_WHAT TO PRODUCE_
Output the data below exactly as it is, dropping the pictures from your copy.

_MATERIAL PROVIDED_
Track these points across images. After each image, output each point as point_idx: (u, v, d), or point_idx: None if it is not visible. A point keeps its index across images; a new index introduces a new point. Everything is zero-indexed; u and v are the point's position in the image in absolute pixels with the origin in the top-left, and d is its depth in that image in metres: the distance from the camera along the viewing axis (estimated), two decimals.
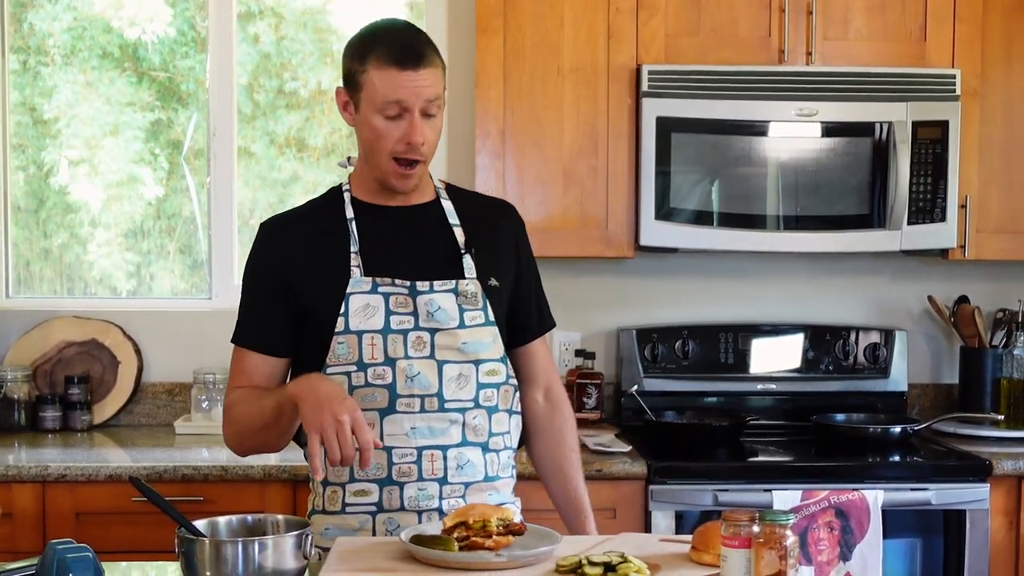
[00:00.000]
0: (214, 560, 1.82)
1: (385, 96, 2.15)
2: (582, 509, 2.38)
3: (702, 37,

_THE COMPLETED TASK_
Track these points across images. After each image, output each point as point_idx: (u, v, d), or point_idx: None if it is not visible. A point keeps its index across images; a new index introduces a new point. Everything is zero-indexed; u and v are the point's position in the image in absolute pixels with the origin in the top-left, and d is its depth in that image in metres: the distance from the camera along the viewing axis (estimated), two decimals.
[00:00.000]
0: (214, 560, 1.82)
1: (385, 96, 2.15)
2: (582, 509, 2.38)
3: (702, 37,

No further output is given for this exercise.